Il Parco Nazionale dei Monti Sibillini, nel seguire lo sviluppo di tali
processi naturali, ha voluto assumere, in alcuni casi particolarmente
importanti, la funzione di elemento catalizzatore proprio per favorire il
determinarsi di nuovi equilibri che altrimenti, senza alcun intervento
esterno, avrebbero richiesto tempi assai più lunghi. Fra questi,
la reintroduzione del pino mugo e dell’abete bianco: due progetti che
sono stati peraltro avviati sin dagli inizi degli anni ’90, quando l’Ufficio
Parchi e Riserve Naturali della Regione Marche promosse, con
l’assistenza del Coordinamento Provinciale del Corpo Forestale di Ascoli
Piceno, un progetto per la realizzazione di una Banca di Germoplasma,
presso il Vivaio Forestale di Amandola, proprio con il compito di favorire
la riproduzione (ex-situ) delle specie presenti nel territorio dei monti
Sibillini o comunque da reintrodurre nell’area, come appunto l’abete
bianco ed il pino mugo.
I semi di queste due specie sono stati così raccolti, rispettivamente,
nei massicci dei Monti della Laga e della Maiella e quindi seminati in
fitocelle sterili grazie al Parco Nazionale dei Monti Sibillini, che con
i fondi di cui all’Obiettivo 5B), ha provveduto anche all’ elaborazione di
un progetto per la concreta reintroduzione delle due specie.
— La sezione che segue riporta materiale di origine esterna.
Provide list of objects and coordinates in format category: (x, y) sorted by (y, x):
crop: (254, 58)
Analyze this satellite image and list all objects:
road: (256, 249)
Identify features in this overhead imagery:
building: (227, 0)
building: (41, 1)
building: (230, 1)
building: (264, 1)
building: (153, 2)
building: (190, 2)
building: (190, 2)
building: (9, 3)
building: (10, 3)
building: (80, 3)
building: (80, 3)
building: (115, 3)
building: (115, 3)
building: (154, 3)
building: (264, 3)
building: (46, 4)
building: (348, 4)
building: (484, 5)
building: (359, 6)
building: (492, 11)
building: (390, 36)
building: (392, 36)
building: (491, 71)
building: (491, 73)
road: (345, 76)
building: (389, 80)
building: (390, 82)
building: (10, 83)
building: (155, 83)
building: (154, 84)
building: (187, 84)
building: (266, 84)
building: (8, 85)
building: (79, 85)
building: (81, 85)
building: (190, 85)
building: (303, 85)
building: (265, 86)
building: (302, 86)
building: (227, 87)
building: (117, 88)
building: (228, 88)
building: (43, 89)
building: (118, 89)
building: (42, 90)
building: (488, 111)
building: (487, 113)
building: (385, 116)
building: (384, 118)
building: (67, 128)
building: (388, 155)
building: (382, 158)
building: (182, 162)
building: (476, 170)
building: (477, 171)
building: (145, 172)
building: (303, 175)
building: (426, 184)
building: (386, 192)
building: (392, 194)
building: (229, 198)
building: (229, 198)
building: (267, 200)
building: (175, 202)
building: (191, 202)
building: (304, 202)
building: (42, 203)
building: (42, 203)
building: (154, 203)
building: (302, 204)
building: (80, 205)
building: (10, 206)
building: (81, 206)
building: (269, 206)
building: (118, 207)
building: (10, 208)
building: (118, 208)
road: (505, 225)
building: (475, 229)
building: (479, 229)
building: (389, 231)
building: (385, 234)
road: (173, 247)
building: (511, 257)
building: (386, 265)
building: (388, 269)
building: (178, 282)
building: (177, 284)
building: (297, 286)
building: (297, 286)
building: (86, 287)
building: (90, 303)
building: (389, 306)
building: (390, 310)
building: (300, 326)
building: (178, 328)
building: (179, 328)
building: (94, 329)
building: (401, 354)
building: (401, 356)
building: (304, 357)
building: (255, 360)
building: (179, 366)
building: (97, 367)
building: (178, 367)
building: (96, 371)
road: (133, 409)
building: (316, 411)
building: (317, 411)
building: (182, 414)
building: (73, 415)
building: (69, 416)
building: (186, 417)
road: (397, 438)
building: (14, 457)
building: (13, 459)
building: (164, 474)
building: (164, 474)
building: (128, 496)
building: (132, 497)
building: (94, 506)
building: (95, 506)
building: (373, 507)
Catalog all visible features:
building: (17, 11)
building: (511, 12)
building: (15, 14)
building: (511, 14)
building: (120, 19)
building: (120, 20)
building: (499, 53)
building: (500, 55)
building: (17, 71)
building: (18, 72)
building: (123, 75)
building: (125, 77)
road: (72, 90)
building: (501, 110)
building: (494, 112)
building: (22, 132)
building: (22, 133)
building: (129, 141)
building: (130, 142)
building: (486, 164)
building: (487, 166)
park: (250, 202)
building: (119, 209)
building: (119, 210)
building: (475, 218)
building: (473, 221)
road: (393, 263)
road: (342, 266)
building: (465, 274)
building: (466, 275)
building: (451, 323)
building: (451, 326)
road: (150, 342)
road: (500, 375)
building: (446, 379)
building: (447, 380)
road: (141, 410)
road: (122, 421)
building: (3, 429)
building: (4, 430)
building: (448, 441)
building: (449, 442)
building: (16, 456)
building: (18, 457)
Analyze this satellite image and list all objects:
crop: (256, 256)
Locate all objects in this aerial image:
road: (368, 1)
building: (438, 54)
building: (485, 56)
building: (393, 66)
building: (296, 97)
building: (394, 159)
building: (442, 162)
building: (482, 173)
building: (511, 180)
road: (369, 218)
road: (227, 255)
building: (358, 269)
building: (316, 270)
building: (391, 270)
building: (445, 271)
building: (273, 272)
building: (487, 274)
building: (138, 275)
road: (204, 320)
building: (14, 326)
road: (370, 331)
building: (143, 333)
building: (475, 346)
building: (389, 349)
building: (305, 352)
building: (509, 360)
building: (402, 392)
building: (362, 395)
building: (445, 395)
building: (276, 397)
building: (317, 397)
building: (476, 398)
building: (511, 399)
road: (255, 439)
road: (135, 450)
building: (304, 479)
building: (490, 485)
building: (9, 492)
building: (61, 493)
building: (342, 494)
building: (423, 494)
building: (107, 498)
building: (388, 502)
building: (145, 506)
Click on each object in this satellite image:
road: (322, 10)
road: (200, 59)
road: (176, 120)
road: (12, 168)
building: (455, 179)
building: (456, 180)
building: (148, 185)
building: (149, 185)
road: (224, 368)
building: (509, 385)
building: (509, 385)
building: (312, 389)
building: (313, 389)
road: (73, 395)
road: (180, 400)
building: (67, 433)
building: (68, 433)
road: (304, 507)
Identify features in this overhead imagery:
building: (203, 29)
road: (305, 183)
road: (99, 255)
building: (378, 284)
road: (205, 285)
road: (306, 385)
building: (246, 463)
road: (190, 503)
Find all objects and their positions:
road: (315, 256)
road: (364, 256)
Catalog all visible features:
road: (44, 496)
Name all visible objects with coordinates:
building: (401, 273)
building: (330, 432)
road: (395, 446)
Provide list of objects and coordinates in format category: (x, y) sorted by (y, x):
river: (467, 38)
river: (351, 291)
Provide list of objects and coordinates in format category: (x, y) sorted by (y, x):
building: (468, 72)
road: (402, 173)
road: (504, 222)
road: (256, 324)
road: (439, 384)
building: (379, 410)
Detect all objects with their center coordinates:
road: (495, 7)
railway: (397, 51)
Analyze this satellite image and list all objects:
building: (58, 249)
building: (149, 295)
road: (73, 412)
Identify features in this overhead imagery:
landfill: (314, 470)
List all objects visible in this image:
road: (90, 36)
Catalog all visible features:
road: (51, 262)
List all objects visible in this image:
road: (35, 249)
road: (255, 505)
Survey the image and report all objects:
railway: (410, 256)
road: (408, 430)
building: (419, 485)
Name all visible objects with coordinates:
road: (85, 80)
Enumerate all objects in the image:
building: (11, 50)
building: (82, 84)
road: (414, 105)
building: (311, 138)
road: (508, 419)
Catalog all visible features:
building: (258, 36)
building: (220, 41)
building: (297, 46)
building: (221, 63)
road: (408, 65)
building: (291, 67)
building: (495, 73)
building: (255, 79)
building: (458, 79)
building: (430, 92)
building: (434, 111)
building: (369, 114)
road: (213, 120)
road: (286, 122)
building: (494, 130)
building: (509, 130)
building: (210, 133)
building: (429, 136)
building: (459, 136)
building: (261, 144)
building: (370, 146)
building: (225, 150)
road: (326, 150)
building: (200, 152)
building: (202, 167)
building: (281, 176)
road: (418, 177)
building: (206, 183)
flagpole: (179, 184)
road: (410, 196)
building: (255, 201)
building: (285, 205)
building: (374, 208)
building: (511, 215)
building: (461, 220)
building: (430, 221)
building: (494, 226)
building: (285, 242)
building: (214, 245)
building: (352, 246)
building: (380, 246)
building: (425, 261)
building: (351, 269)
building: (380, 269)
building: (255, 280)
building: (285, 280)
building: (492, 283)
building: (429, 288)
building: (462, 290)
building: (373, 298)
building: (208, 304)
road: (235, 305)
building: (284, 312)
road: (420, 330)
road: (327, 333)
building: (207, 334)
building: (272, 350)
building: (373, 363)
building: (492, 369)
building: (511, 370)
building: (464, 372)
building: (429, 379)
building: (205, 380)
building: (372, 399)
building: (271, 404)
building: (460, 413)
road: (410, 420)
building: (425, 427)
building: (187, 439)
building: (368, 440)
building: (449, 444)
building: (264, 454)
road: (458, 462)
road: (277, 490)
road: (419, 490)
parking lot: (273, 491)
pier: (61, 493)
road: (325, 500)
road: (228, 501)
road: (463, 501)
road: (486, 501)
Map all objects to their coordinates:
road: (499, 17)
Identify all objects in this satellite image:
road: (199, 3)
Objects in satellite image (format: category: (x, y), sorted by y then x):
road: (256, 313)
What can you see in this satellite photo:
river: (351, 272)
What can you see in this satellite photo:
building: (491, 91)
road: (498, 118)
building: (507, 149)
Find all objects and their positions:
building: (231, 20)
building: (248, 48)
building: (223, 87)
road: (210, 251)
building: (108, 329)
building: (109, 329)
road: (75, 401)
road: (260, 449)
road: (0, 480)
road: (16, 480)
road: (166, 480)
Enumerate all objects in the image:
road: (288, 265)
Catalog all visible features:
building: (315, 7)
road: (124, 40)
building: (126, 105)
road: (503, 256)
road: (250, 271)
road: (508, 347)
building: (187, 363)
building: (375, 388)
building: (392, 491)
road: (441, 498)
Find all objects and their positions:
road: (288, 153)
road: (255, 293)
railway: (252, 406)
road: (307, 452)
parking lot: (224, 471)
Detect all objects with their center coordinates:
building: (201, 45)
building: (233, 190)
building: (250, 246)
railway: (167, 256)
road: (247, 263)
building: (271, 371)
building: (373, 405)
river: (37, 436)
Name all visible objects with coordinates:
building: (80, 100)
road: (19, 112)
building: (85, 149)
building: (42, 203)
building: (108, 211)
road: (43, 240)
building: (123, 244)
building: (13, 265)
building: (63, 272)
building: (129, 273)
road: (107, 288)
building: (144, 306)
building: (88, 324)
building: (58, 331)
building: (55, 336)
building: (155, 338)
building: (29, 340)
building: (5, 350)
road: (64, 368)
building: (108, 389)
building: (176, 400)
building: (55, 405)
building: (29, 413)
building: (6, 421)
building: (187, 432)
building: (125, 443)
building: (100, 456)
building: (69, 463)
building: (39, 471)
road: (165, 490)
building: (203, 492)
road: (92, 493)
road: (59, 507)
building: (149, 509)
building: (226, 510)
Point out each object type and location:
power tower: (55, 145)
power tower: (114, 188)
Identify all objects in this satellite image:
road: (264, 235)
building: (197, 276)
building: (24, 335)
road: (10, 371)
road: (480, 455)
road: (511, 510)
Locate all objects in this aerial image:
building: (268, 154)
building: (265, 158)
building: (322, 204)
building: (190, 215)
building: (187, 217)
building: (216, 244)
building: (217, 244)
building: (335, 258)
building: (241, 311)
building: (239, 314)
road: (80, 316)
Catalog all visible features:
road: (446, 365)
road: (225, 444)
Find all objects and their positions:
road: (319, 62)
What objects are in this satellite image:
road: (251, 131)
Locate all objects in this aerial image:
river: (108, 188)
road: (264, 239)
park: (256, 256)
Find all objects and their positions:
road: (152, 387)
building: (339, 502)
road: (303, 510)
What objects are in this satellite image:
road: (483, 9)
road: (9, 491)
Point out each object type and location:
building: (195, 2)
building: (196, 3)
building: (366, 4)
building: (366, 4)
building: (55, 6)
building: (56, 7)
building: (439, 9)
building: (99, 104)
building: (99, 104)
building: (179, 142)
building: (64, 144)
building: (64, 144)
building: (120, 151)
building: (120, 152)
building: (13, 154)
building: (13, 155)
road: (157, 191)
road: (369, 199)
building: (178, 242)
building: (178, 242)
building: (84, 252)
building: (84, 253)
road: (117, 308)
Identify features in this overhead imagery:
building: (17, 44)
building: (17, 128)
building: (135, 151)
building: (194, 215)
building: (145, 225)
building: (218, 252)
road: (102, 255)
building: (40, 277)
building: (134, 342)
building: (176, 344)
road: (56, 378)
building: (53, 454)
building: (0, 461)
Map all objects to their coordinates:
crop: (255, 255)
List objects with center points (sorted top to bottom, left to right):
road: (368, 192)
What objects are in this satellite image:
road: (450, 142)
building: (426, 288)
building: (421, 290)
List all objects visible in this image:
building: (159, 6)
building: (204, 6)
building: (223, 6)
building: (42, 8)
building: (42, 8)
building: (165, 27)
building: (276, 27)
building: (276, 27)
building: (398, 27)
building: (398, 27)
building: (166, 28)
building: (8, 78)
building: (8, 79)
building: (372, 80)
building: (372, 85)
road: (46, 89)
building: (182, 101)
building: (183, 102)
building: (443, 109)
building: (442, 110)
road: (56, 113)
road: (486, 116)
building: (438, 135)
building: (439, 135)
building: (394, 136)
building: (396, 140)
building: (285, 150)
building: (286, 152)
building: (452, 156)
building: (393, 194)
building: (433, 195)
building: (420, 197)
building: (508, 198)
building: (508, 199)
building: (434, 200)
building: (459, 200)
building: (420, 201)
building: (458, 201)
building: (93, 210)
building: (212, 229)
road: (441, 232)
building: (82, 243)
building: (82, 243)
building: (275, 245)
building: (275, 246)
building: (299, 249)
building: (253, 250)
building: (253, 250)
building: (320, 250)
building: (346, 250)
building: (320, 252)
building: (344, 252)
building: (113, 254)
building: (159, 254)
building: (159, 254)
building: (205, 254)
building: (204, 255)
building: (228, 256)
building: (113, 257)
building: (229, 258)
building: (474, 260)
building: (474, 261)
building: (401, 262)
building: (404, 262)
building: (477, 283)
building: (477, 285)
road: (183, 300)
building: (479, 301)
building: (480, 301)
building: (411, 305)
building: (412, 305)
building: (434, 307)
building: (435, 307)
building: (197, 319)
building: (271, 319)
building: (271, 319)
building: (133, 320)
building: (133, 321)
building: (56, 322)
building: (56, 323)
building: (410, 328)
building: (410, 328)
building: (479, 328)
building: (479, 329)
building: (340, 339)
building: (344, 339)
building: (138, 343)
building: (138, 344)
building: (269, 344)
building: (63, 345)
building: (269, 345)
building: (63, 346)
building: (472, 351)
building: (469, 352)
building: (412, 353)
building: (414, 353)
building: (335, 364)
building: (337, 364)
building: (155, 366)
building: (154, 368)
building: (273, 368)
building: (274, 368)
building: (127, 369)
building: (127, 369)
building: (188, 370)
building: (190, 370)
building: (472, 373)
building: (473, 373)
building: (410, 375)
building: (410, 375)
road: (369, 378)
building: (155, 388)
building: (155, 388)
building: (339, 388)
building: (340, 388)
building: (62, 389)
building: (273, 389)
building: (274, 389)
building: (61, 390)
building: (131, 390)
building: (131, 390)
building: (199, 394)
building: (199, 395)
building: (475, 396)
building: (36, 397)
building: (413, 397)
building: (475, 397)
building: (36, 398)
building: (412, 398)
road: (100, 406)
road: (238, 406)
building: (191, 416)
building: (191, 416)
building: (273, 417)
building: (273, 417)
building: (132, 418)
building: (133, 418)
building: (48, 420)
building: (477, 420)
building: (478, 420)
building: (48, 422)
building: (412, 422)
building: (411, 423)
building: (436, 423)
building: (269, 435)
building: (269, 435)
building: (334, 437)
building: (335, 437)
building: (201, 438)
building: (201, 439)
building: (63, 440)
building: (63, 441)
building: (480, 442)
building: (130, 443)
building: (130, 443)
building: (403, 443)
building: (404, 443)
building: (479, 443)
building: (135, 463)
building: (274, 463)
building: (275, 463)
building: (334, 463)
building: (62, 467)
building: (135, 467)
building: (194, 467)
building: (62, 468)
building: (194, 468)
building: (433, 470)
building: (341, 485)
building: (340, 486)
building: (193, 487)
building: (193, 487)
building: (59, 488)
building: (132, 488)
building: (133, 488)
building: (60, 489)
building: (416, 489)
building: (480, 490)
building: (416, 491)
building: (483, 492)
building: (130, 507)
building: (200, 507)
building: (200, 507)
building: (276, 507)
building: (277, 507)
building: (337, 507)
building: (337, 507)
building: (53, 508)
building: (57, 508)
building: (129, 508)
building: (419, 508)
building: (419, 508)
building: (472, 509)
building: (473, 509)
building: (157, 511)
È stata così individuata la località idonea alla reintroduzione, ovvero l’alta
Valle dell’Ambro che, oltre a essere foresta demaniale regionale ed
a presentare appropriate caratteristiche ambientali, garantiva, in termini
gestionali, possibilità operative particolarmente convenienti. L’inizio dei
lavori per la reintroduzione delle due specie ha preso avvio l’8 ottobre
1999: sono state così predisposte da una cooperativa locale, in maniera
non geometrica, le buche d’impianto necessarie, ciascuna della
dimensione di 30x30x30 cm. Quindi sono state poste a dimora circa
1.750 piantine di pino mugo unitamente ad altre 650 di abete bianco,
oltre ad altre specie come il maggiociondolo (Laburnum alpinum), la
frangola (Rhamnus alpina), il sorbo montano (Sorbus aria), l’uva ursina
(Arctostaphylos uva-ursi), ecc.
Le pianticelle, tutte in fitocella sono state disposte a dimora, su una
superficie totale di 3,25.00 ha, in tre diverse zone della valle, denominate
rispettivamente:
• La Pescolla, ovvero sul versante esposto a sud del Monte Castel
Manardo (1917 m) ad un’altezza di circa 1500 m.;
• Casale Rinaldi, ai piedi del Pizzo Berro (2259 m) e del Pizzo Tre
Vescovi (2092 m) ad un’altezza di circa 1600 m e con esposizione nord;
• Ara della Regina, sita ai piedi del M. Priora con esposizione nord e
ad un’altitudine di circa 1400 m.
L’operazione, con la quale si è voluto avviare un processo di progressiva
colonizzazione di queste due specie nei Sibillini, sarà sviluppata nei
prossimi anni anche in considerazione della necessità di effettuare i
dovuti risarcimenti. Certamente questo intervento, unitamente ad altri che
il Parco intende avviare, come ad esempio la reintroduzione del
camoscio appenninico (Rupicapra pyrenaica ornata), potrà costituire
anche un’ importante occasione per la riqualificazione naturalistica del
territorio e quindi favorire una valorizzazione attenta ed ecologicamente
responsabile dell’intera catena dei monti Sibillini.